Families June Blog

When it comes to designing a user interface and experience for an electronic device like a website or app, the best testing is how a family will interact with the design. From toddlers, cousins, aunts and uncles up to the grandparents, because all members are so very different.

You can’t pigeon hole a family into demographics, the education of the seven year old does not match the education level of the grandparent. Designing for specific target users is a walk in the park compared to designing for a family.

So who is the key test member to ensuring a successful design?

The adults because they will be the ones who struggle the most.

Although adults in families are the most educated and have years of wisdom and life experiences to draw on, you would be wrong in thinking the older generations to be the most comfortable users and educators in the family when it comes to using today’s technologies.

More often than not however it is the younger members of the family who are teaching the older generations and pushing them to get on board with social media.

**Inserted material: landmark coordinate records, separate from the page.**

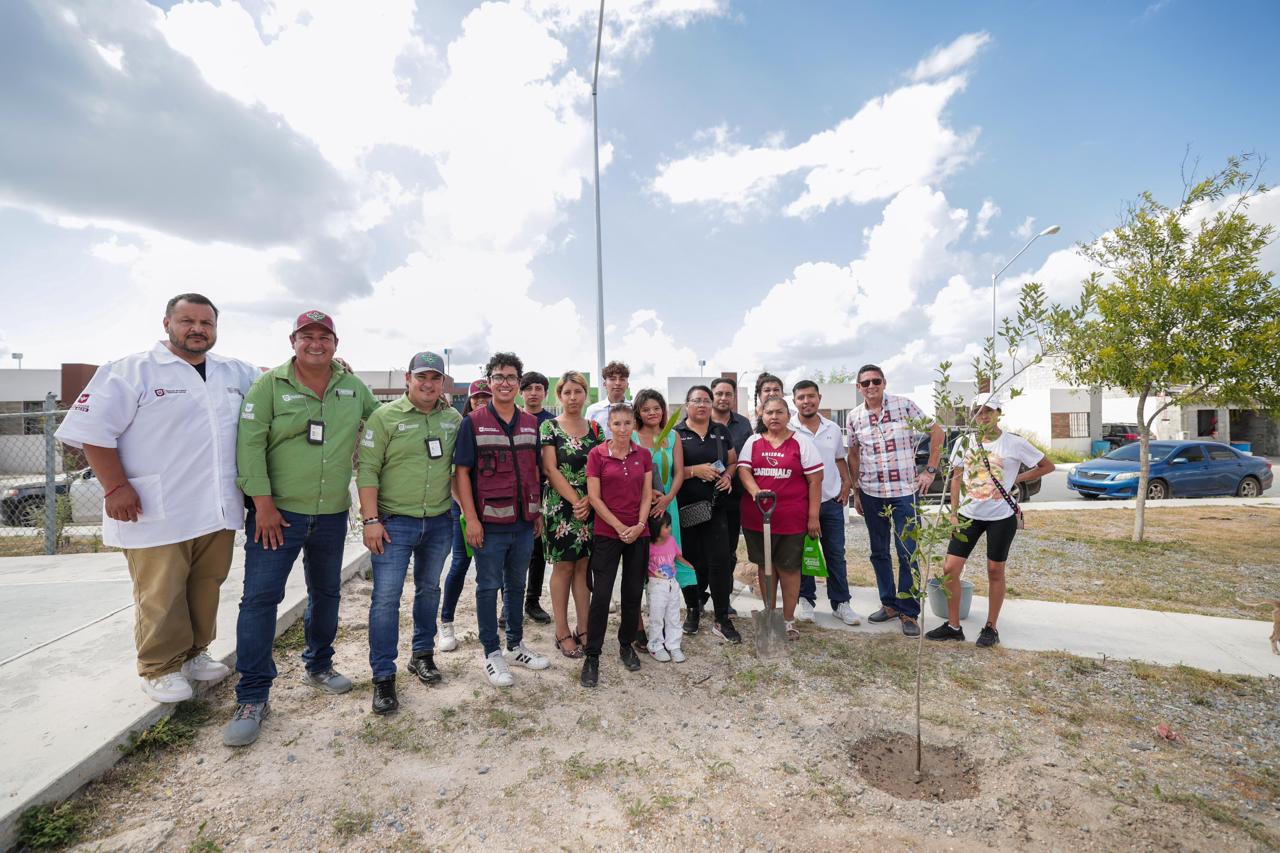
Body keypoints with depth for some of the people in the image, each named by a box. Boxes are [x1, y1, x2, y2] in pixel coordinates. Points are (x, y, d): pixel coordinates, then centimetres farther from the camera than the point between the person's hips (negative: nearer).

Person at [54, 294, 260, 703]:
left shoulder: (234, 372, 11)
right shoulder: (132, 370, -3)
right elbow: (93, 429, -6)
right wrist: (115, 487, -13)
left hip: (218, 511, 5)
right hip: (157, 514, -5)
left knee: (206, 589, 14)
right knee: (161, 596, 3)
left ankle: (193, 653, 31)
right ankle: (159, 668, 21)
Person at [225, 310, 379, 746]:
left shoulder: (353, 387, 4)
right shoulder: (269, 385, -6)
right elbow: (250, 442, -11)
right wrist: (263, 502, -15)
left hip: (332, 515, 4)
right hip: (276, 513, -4)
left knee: (326, 592, 16)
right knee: (260, 596, -4)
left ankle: (319, 665, 37)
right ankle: (253, 697, 9)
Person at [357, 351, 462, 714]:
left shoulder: (454, 419, 3)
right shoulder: (385, 416, -7)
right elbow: (367, 470, -9)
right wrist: (371, 520, -14)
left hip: (439, 521, 4)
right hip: (395, 522, -4)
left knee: (429, 589, 17)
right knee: (386, 597, -2)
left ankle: (422, 654, 35)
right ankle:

Today, families can keep in touch with each other like never before no matter how far apart they may be. But this is only achieved when all members of a family can, or are willing to learn to use technologies like Facebook and Skype. I know my parents weren’t willing to use a computer because it seemed too hard and ‘techy’.

But it was a different story with a tablet, as my parents watched on with amazement as the kids simply touched clear and logical buttons and ‘whizzed’ through a process on a tablet instead of having to type or use a mouse, they were willing to give it a go.

Admittedly Mum and Dad didn’t have the instinctive ability that every child seems to be wired with today when it comes to knowing how to operate and navigate through a user interface, but they discovered that they could figure it out very quickly and couldn’t ‘break it’.

Now the family is more in touch and connected than ever before, all thanks to design making using it easy.

The saying ‘it’s as easy as child’s play’ is redundant and should be changed to ‘it’s easy even for adults’.